The developer who built the school had used dirt mound to disguise a slab of unsightly concrete that was reinforcing the playground area. But the mound became the truly unsightly thing when it lost its grass and deteriorated into a pile of dirt and rocks. When parents first proposed transforming the mound into a climbing wall, according to ANC Commissioner Deborah Jane Lindeman, D.C. Public Schools wouldn't allow it.
“The powers that be were just stubborn as all get out.” Lindeman says. She says that DCPS argued that the climbing wall and wouldn't be fair to disabled/handicapped students, even though the parents’ plans also included an ADA-compliant climbable rock. Complaining to School Board Superintendent Clifford Janey didn't do any good.
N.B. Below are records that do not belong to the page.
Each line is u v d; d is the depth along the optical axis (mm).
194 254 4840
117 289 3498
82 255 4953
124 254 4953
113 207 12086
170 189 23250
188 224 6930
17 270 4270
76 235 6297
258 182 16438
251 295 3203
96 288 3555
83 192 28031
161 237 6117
When DCPS finally gave the Oyster Community Council permission to finish the climbling wall last year, parents went to the local advisory neighborhood commission for a $17,100 grant to make the improvements.
Lindeman says she doesn't understand why DCPS was so stubborn in the first place. “They kept claiming that it wasn't ADA-compliant,” she says. “But neither is a mound of dirt and rocks and exposed concrete.”